[[ Supplied data, beginning ]]

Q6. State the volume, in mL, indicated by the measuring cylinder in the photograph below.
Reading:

[[ Supplied data, end ]]
[[ Supplied data, beginning ]]

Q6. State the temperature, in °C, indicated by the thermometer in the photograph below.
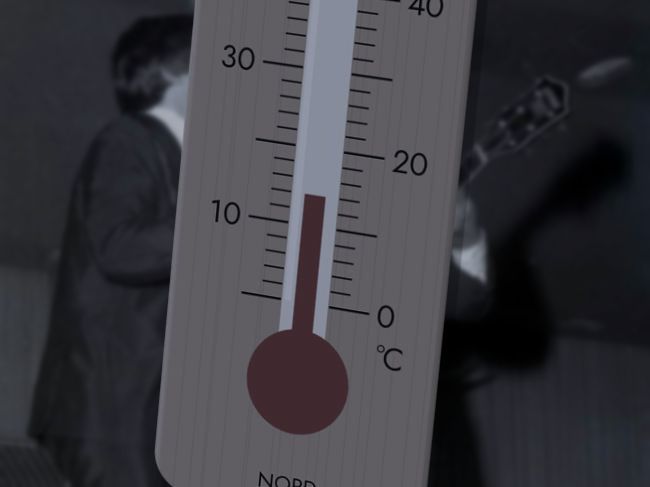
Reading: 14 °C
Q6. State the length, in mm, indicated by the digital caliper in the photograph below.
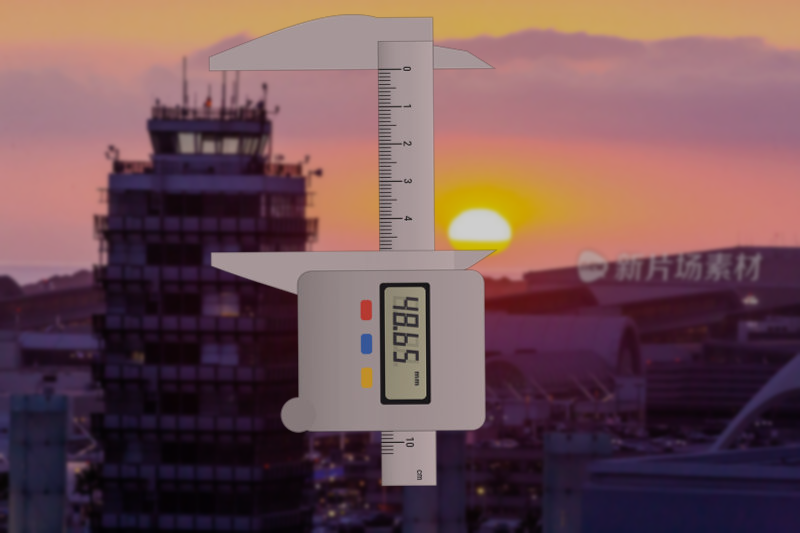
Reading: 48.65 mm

[[ Supplied data, end ]]

[Work item] Reproduce the records word for word, beginning at the line that contains "Q6. State the length, in" and stopping after the line that contains "Reading: 48.65 mm". Leave the pictures out.

[Solution for this exercise]
Q6. State the length, in mm, indicated by the digital caliper in the photograph below.
Reading: 48.65 mm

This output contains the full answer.